A. Steve Jobs. Steve Jobs was a salesman. He didn't invent anything. Steve Wozniak invented the Apple I and the Apple II. [John] Sculley, the guy they hired from Pepsi, said Steve didn't invent anything because he couldn't wire circuits. But in a sense, he invented everything. That's conceptual innovation. Conceptual innovation could be an idea. You don't have to invent anything. Jobs is a good example. We're not even sure what he is, but he created the company that's now the most valuable company in the world.

Q. Is there a way to encourage this kind of creativity?

A. There is, but you have to recognize the difference: the problem is psychologists say young people are conceptual. We know how to encourage that in schools. We don't do that for the other guys.

Q. So we try to encourage conceptual genius. Are there any efforts made to encourage experimental genius?

A. That's the problem. We don't know it exists. I know it exists. You now know it exists. Nobody else knows it exists.

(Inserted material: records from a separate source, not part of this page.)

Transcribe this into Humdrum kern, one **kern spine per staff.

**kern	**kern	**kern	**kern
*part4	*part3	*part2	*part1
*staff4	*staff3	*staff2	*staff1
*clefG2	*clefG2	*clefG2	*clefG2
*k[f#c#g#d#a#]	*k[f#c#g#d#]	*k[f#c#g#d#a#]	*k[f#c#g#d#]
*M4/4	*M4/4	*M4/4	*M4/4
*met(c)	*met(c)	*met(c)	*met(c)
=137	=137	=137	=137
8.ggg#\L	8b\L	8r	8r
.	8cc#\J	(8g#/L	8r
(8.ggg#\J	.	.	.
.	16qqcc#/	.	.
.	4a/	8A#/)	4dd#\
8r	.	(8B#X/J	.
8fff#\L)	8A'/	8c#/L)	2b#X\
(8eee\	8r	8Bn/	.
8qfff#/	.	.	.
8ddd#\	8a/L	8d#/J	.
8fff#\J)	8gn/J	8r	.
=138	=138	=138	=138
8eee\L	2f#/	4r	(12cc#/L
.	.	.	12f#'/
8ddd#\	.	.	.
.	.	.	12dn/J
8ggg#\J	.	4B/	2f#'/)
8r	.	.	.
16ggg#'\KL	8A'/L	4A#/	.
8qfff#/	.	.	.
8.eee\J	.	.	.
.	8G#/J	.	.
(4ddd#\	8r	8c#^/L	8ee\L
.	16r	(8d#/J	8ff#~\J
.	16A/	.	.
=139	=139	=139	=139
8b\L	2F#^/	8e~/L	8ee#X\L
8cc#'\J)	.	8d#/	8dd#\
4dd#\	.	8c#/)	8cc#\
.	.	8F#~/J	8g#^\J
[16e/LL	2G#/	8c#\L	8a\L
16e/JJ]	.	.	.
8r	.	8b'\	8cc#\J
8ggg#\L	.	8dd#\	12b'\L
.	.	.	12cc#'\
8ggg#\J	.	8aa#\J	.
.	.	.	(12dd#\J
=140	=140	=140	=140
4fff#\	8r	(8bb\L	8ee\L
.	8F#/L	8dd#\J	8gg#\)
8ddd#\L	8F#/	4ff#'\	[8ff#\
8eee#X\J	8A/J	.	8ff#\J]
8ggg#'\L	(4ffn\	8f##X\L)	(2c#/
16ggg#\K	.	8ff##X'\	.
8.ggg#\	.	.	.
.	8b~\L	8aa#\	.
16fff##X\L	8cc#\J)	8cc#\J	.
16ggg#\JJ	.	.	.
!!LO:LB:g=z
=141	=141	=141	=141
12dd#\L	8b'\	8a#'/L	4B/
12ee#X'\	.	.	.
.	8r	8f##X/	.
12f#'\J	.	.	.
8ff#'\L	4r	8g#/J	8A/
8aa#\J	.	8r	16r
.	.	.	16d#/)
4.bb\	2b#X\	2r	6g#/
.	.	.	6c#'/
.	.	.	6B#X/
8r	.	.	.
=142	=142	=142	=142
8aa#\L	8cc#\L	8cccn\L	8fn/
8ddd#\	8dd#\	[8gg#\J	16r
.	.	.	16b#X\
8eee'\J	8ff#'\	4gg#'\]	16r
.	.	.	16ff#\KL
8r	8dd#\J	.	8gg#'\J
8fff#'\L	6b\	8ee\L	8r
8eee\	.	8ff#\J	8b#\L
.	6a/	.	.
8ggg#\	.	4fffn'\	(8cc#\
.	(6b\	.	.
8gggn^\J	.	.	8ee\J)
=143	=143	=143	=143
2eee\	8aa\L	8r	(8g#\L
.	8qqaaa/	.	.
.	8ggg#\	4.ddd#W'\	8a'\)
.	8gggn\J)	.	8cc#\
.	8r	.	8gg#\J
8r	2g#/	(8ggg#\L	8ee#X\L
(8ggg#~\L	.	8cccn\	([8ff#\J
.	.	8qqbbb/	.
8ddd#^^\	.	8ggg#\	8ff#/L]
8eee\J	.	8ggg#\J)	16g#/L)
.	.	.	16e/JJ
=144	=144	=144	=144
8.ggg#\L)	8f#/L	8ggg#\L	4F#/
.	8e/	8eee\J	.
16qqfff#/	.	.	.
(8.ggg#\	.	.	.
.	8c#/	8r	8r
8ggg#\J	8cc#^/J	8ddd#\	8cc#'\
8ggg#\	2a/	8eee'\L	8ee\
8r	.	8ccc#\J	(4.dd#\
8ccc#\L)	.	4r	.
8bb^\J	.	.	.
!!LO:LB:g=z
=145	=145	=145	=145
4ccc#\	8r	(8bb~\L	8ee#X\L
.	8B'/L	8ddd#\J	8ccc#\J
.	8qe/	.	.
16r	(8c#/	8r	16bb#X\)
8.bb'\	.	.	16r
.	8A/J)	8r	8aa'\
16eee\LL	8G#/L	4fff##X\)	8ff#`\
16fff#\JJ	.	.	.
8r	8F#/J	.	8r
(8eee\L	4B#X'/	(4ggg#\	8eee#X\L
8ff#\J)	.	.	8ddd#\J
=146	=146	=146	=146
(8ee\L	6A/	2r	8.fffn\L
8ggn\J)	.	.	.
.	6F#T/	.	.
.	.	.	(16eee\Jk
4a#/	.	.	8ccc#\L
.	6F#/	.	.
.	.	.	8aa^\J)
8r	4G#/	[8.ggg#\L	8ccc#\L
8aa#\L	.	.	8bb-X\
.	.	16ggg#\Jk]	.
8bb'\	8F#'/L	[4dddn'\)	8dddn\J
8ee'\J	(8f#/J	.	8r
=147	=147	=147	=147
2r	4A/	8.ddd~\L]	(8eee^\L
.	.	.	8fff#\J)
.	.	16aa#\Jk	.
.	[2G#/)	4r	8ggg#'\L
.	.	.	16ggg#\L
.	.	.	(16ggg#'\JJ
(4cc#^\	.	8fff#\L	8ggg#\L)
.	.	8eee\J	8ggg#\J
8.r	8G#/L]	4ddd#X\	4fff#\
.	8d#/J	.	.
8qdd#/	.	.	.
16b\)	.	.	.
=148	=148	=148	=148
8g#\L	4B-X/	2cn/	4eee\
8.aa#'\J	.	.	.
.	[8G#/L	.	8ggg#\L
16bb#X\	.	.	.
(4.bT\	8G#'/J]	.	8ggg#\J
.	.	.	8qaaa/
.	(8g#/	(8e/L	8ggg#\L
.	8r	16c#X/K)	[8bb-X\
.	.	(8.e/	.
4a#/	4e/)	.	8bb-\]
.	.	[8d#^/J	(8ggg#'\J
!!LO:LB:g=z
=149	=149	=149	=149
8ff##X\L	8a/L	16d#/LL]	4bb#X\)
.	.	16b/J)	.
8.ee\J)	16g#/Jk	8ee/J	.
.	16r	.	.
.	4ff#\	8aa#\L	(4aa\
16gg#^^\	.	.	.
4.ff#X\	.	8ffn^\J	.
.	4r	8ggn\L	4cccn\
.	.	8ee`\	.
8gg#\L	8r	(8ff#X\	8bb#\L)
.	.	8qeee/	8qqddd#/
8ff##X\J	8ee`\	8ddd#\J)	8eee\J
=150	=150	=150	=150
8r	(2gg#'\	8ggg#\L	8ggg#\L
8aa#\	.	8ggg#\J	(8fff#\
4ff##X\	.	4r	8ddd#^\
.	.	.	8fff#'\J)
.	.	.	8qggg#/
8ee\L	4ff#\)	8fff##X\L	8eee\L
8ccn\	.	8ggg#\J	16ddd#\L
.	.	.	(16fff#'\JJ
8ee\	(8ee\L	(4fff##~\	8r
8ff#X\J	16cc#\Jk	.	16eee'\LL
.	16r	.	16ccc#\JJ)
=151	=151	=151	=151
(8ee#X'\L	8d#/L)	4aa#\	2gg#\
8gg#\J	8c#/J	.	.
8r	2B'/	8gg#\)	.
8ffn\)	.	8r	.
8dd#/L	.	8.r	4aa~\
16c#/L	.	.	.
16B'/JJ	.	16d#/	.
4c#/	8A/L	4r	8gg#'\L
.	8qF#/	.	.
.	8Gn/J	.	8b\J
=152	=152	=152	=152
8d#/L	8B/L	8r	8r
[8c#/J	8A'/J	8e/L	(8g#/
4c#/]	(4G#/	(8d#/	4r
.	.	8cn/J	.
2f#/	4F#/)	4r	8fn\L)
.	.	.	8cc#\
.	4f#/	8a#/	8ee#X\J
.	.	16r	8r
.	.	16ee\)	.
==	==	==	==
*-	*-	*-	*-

I gave a speech to 2,000 people at the American Gerontological Society. Nobody there gave a [darn]. It goes back to your question. If we were talking about racism in the South in the '50s, what do we have to do? I don't know. Somebody's got to get excited about it. How do you create movements? I don't know. The greatest academic experts make ageist statements in the New York Times and nobody says "boo." Shame on you.

Q. Do you consider what you're doing an innovation?

A. I think that I've discovered that there are two different kinds of creativity, and the psychologists tell you there's one. An invention is something new. This is new. The problem is inventions are a dime a dozen. They become innovations when people use them. Nobody's using this.

Q. Are demographics in your favor on this?

A. They should be because we're just [frittering] away an opportunity to create programs to try to increase experimental creativity. For example, [Paul] Cezanne was a bad painter when he was young. Cezanne's father was a banker. He wanted Paul to be a banker or an accountant. But Paul was bad at those things. If Paul had worked for a living, he never would have made the great paintings. He was able to make them because his father finally just gave up and said, I'll fund you because you're useless.

How much are we losing? There's no way to know. But Cezanne wouldn't have become Cezanne if he'd had to have a day job. Virginia Woolf wouldn't have become Virginia Woolf if she'd had to work at a bank. Mark Twain's first novel was written at 37. Huck Finn was published when he was 50.